Mereka merasa resah dan kecewa dengan kondisi negara yang tidak membaik di bawah kepemimpinan Presiden Prabowo Subianto, terlebih kinerja para menteri yang dianggap mengecewakan rakyat.
“Pertama, dalam konteks pemerintahan kami menilai bahwa kabinet sekarang kali lihat kinerjanya kurang begitu baik,” kata satu di antara aktivis, Surya Wijaya.
“Meskipun ada yang program yang bagus, karena kinerja menteri-menterinya tidak layak dalam melaksanakan program, maka program yang bagus tadi tidak berjalan sesuai harapan,” imbuhnya.
Sejumlah menteri yang diangkat Presiden tersebut kental dengan politik dagang sapi (kepentingan politik) tanpa terlalu memperhitungkan kompetensi.
Pihaknya juga menyoroti kondisi perpajakan yang dinilai sangat membebani ekonomi rakyat.
Aktivis juga memberi penilaian atas kinerja Badan Pengelola Investasi Daya Aganata Nusantara (Danantara).

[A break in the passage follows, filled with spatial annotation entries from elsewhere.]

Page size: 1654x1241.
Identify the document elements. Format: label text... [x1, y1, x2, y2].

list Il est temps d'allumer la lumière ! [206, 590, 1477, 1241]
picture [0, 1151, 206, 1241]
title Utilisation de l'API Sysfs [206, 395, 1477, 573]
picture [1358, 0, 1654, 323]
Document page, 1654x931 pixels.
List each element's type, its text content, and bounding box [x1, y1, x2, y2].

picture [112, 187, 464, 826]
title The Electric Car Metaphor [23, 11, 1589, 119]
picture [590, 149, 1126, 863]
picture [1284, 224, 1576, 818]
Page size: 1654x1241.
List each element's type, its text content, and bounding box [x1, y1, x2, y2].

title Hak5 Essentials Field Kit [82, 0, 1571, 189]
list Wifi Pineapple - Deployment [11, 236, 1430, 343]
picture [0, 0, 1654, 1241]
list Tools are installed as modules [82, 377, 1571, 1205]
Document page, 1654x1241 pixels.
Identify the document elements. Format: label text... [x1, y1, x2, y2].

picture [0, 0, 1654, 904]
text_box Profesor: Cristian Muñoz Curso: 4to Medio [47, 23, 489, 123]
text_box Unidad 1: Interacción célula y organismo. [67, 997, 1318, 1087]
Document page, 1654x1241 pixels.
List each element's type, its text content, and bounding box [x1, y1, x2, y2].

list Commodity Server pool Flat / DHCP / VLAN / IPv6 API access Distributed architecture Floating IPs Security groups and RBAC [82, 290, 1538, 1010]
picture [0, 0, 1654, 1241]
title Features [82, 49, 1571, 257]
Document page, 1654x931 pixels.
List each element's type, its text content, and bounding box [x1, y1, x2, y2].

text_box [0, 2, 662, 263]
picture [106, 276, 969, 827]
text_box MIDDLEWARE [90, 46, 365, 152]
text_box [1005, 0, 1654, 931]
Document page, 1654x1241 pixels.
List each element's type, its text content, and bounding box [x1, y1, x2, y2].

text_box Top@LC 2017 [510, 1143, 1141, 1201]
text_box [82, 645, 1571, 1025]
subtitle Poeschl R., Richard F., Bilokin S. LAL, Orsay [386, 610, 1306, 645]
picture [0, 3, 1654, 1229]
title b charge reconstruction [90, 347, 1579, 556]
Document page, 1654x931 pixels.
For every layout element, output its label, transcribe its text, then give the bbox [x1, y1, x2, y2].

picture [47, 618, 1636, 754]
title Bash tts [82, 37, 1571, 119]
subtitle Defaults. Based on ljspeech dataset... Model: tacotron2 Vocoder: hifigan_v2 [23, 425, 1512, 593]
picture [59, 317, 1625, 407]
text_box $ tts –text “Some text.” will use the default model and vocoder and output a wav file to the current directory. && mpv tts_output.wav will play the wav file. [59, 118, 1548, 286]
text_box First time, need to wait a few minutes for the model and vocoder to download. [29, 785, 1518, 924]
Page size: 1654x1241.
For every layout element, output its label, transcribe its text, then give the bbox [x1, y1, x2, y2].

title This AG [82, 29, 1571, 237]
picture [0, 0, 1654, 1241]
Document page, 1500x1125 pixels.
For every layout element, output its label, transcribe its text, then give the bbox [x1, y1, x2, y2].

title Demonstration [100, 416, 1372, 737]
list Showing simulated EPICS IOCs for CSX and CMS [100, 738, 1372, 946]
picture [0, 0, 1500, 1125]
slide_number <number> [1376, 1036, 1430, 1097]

Disebut Arya, arah kerja dari Danatara melenceng dari yang seharusnya.
“Danantara seharusnya bisa mengelola investasi keuangan pemerintah dan juga dikelola orang profesional, ternyata arah kebijakan nya justru mencari pinjaman modal asing,” katanya.
Surya juga menyebut orang-orang yang berada dalam lembaga tersebut sarat dengan kepentingan politik. Pihaknya ingin lembaga tersebut dievaluasi total.
Pihaknya juga mempertanyakan sikap para menteri dalam menghadapi rakyatnya yang disebut terlalu reaksioner.
Aktivis 98 lainya, Adi Wibowo menjelaskan dalam retret dan konsolidasi tersebut turut menyikapi kondisi demokrasi saat ini yang jauh dari harapan para aktivis reformasi.
Hal tersebut terlihat bahwa adanya partai-partai besar yang lebih banyak menguasai parlemen dibanding partai kecil melalui parliamentary threshold.
Adi menilai, parlementary treshold sebagai aturan yang inkonstitusional. Oleh karena itu, pihaknya meminta agar aturan tersebut dihapuskan. “Kami memutuskan untuk dihapuskan menjadi 0 persen,” katanya.
Di satu sisi, presidential threshold saat ini juga menjadi agenda dari partai-partai besar dalam menentukan calon yang mereka miliki, dan membatasi kesempatan bagi para pemimpin dari partai kecil.
Ia menilai, semua orang yang memiliki kapasitas berhak menjadi presiden.
“Selama ini (calon) diisi hanya oleh politisi-politisi l besar yang pengaruh, seharusnya semua orang bisa menjadi presiden jika punya kapasitas ,”katanya.
Para aktivis menyebut ingin menyehatkan kembali lagi dengan menyehatkan proses politik.
Dalam waktu dekat, para aktivis akan melakukan dialog dengan 2 tokoh berpengaruh.
Mereka berencana menemui Sri Sultan Hamengku Buwono X dan Mantan Presiden ke-5 Megawati Soekarno Putri.
Para aktivis akan berkonsultasi terhadap dan bertukar pikiran karena dianggap masih memegang erat nilai reformasi. “Mungkin beberapa waktu kedepan kami akan bertemu,” katanya.